Review by Ian Keogh
Years after the DC continuity it connected with, reading The Omac Project is a disconcerting experience, but one elevating the shocking sequences.
It begins with a protracted spotlight on Blue Beetle, then Ted Kord, investigating who’s been siphoning money from his company funds. Geoff Johns, Greg Rucka and Judd Winick share the writing on the extended prologue proving Beetle more competent than other superheroes believe, and eventually tracking down something far bigger than imagined. Sequences tying into other projects DC were cross-promoting intrude now as they did in 2005, but Beetle following the mystery is compelling, and drawn by DC’s top artists of the time.

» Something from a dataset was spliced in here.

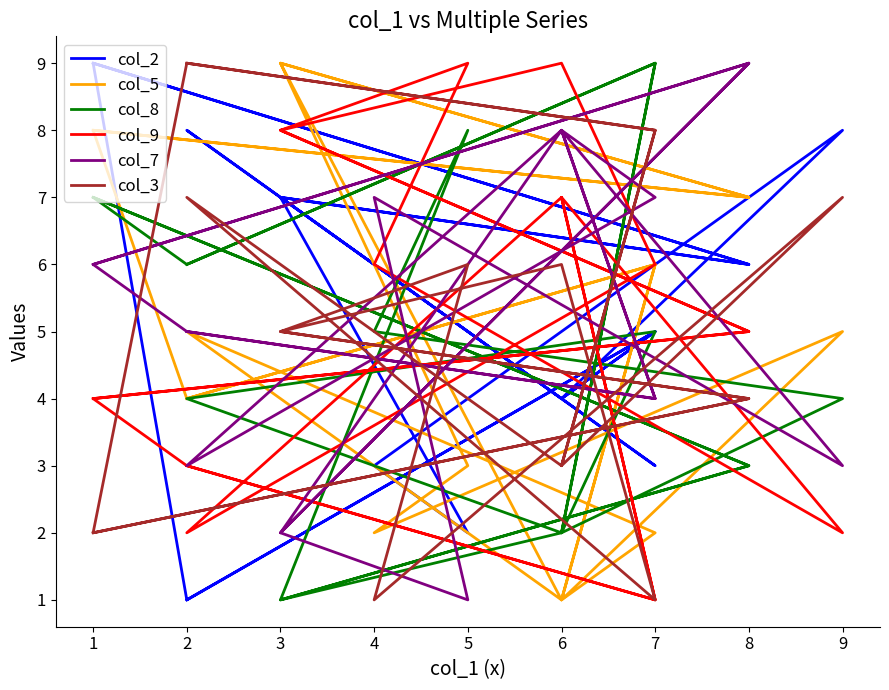

What is the sum of the col_8 values at 7 and 3?

6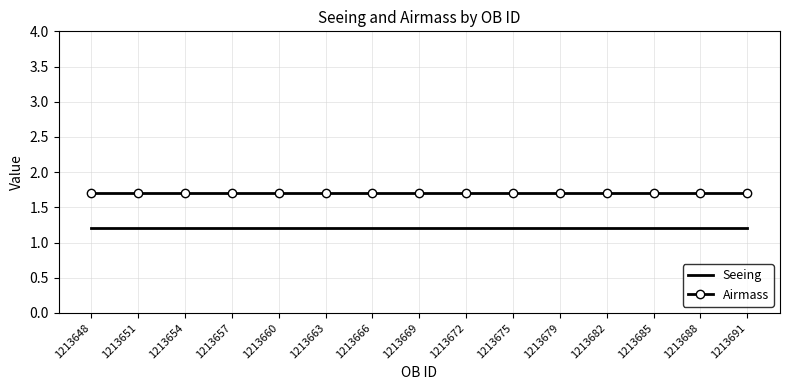

List the series in order of their overall mean, lowest first.

Seeing, Airmass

When the curtain’s pulled back Rucka becomes the sole writer and the focus turns to Checkmate, a security agency intended to protect, but turned into a power base for Maxwell Lord. It’s been revealed Lord knows Bruce Wayne to be Batman, but accessing live time surveillance on the Caped Crusader is a shock. That’s achieved via Omac, an immensely powerful orbiting computer system programmed with the identities of all known superheroes and created by Batman after a fallout with the Justice League about their methods. However, Batman no longer controls Omac, and its capabilities have been considerably enhanced.

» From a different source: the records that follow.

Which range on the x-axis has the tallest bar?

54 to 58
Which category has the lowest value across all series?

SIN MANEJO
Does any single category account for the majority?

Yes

Rucka crafts a twisting thriller, with another aspect very apparent in isolation being just how dark DC’s superhero universe became at one point. While these are the characters whose continuity has been followed for decades, they’re sometimes unrecognisable, and that’s not just due to mind control being a plot element. In other ways Rucka is ahead of the times with his agenda of protection over-riding any concerns of accountability and manipulation and deceit in the name of protection being perfectly acceptable. In reality that’s gone on for decades, certainly since Hoover’s FBI, but Rucka reflects the acceleration after 9/11.
Wonder Woman takes a key decision midway through in a chapter again by various artists, some definitely better than others, but Jesús Saíz draws most pages. It’s a complex task presenting digital readouts and chatter alongside investigation and action, and it’s one of the few points where Saíz’s pages now look dated. Otherwise there’s solid storytelling, while toward the end pages pencilled by Cliff Richards are good, but not as dynamic as those from Saíz.

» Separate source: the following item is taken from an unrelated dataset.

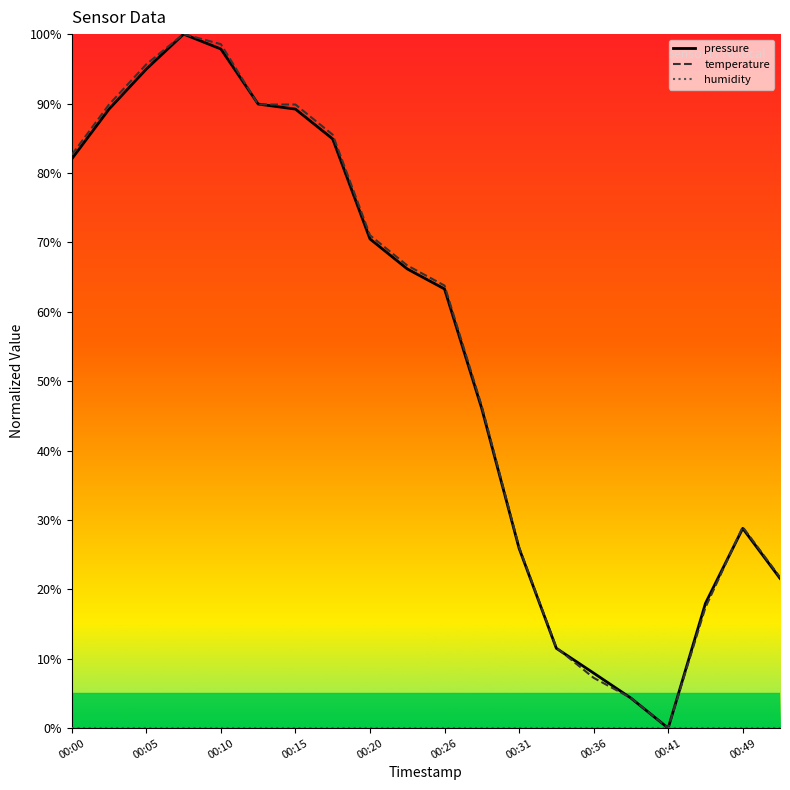

What is the maximum value shown in the chart?

100.0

The Wonder Woman chapter activates a sea change, and The Omac Project switches from mystery to the desperate situation of defeating an all-powerful AI privy to secret data and programmed to overcome the weaknesses of individual heroes. What’s more, it can manifest in an instant via proxies anywhere in the world and there’s a reason the heroes can’t fully cut loose when battling them. Rucka keeps escalating the desperation, and the use of Sasha Bordeaux provides a human figure of sympathy amid the superheroes.
Unfortunately, the ending is rushed, convenient and weak, with the final page playing out in Infinite Crisis. Forget that, though, and admire what’s good in a still very readable thriller.